Looking back, the trouble for Mr. and Mrs. Lucena did not start with AJ deciding to be a full-time activist. Considering the findings and rulings of the court and the DOJ, the problem started when the parents wittingly or unwittingly allowed themselves to be used by the police and the National Task Force to End Local Communist Armed Conflict as tools to promote their beliefs about activists and activism.
The ideas that activists are bad, that they were merely forced into the movement, that they are held against their will, and that they are communist rebels, are not part of any parent’s unwritten manual. These ideas are promoted and were put in their heads by agencies such as the PNP and the NTF-ECLAC. Sadly for the Lucena couple, they ended up losing the cases in the court and the DOJ, while the PNP and the NTF-ECLAC found for themselves propaganda tools against activists.
In 1971, the historian Renato Constantino wrote a compelling essay titled “Parents and Activists” as the country faced an explosive political situation, with the youth leading calls for a political revolution.
Constantino wrote: “A reversal of traditional roles seems to be occurring.
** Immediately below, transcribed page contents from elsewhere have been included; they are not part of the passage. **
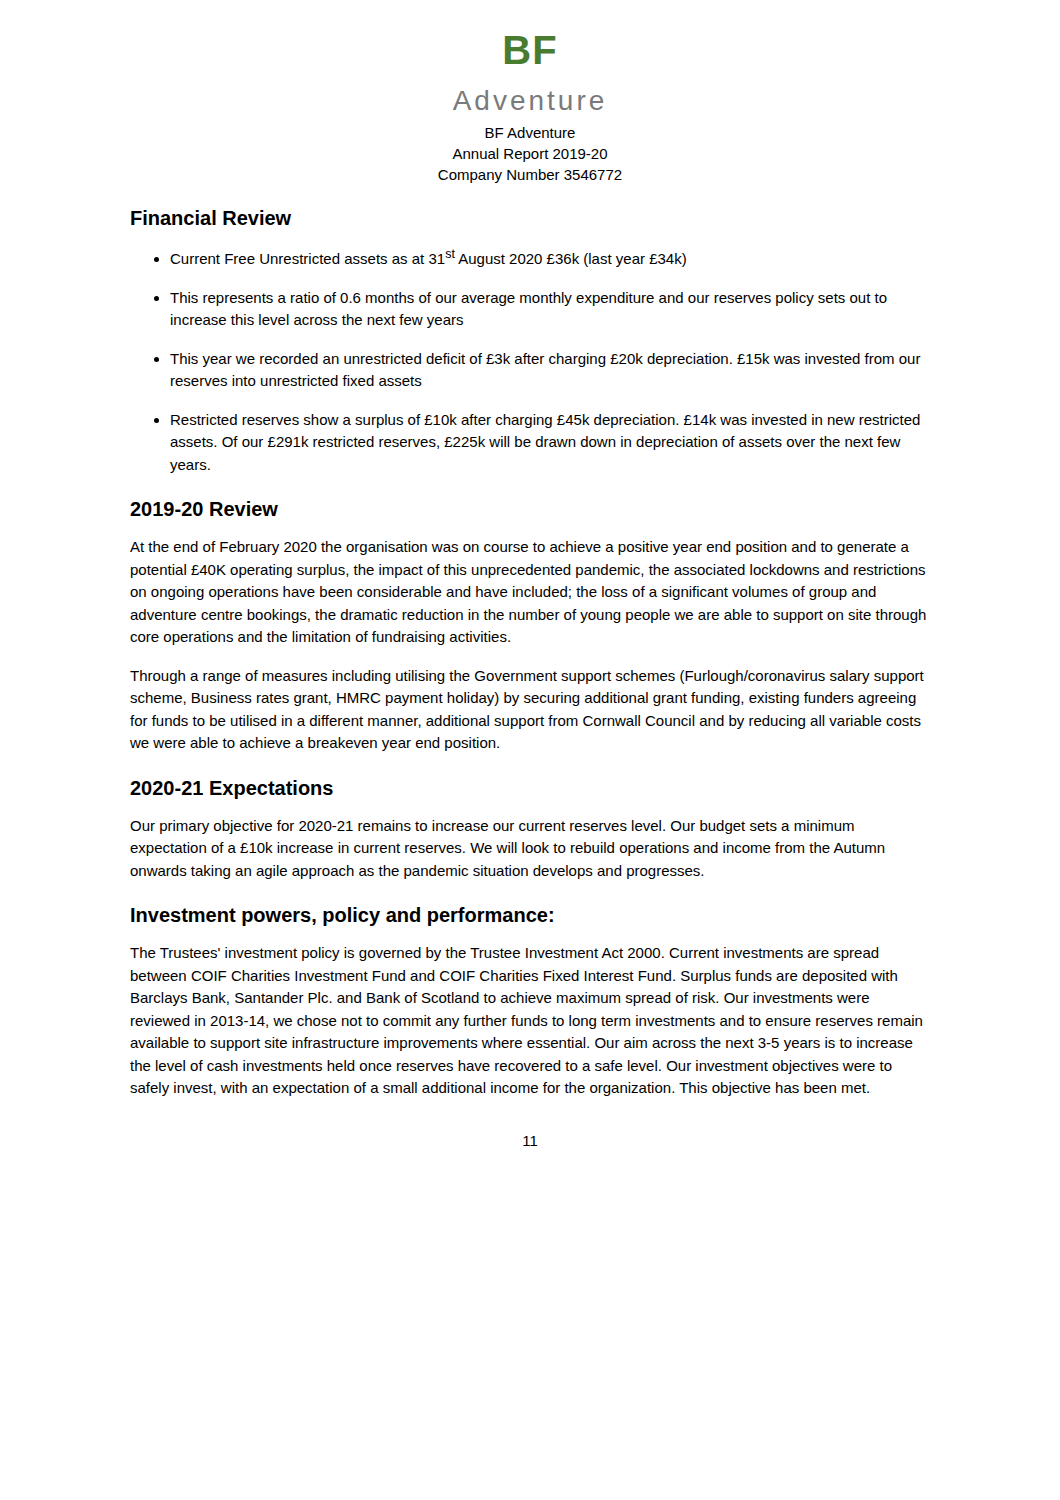BF
Adventure
BF Adventure
Annual Report 2019-20
Company Number 3546772
Financial Review
Current Free Unrestricted assets as at 31st August 2020 £36k (last year £34k)
This represents a ratio of 0.6 months of our average monthly expenditure and our reserves policy sets out to increase this level across the next few years
This year we recorded an unrestricted deficit of £3k after charging £20k depreciation. £15k was invested from our reserves into unrestricted fixed assets
Restricted reserves show a surplus of £10k after charging £45k depreciation. £14k was invested in new restricted assets. Of our £291k restricted reserves, £225k will be drawn down in depreciation of assets over the next few years.
2019-20 Review
At the end of February 2020 the organisation was on course to achieve a positive year end position and to generate a potential £40K operating surplus, the impact of this unprecedented pandemic, the associated lockdowns and restrictions on ongoing operations have been considerable and have included; the loss of a significant volumes of group and adventure centre bookings, the dramatic reduction in the number of young people we are able to support on site through core operations and the limitation of fundraising activities.
Through a range of measures including utilising the Government support schemes (Furlough/coronavirus salary support scheme, Business rates grant, HMRC payment holiday) by securing additional grant funding, existing funders agreeing for funds to be utilised in a different manner, additional support from Cornwall Council and by reducing all variable costs we were able to achieve a breakeven year end position.
2020-21 Expectations
Our primary objective for 2020-21 remains to increase our current reserves level. Our budget sets a minimum expectation of a £10k increase in current reserves. We will look to rebuild operations and income from the Autumn onwards taking an agile approach as the pandemic situation develops and progresses.
Investment powers, policy and performance:
The Trustees' investment policy is governed by the Trustee Investment Act 2000. Current investments are spread between COIF Charities Investment Fund and COIF Charities Fixed Interest Fund. Surplus funds are deposited with Barclays Bank, Santander Plc. and Bank of Scotland to achieve maximum spread of risk. Our investments were reviewed in 2013-14, we chose not to commit any further funds to long term investments and to ensure reserves remain available to support site infrastructure improvements where essential. Our aim across the next 3-5 years is to increase the level of cash investments held once reserves have recovered to a safe level. Our investment objectives were to safely invest, with an expectation of a small additional income for the organization. This objective has been met.
11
Traditionally the young were expected to be self-centered, intent only on pleasure, to a great degree socially irresponsible. The old saw themselves as the guardians of the society, the people who worked and sacrificed, the planners and makers of a world they would be proud to leave to their children. Today, it seems as if it is the old who are more guilty of social irresponsibility and the young who have taken it upon themselves to plan and sacrifice for a better world for themselves and for the future.” “The least the parents can do is to listen to the young, ask questions, read what they read, examine their values.”
With the situation we face today, parents should appreciate if the youth, who they bring up and ask to focus on studies, study our country’s ills, find solutions and fully engage in addressing those ills. Activists meanwhile must consider their parents as part of the public they hope to enlighten, seek to serve, and mobilize towards the common national enemy. Amid all these, one would understand how families could be needlessly torn and whose interests are ultimately served by hysterical red-tagging.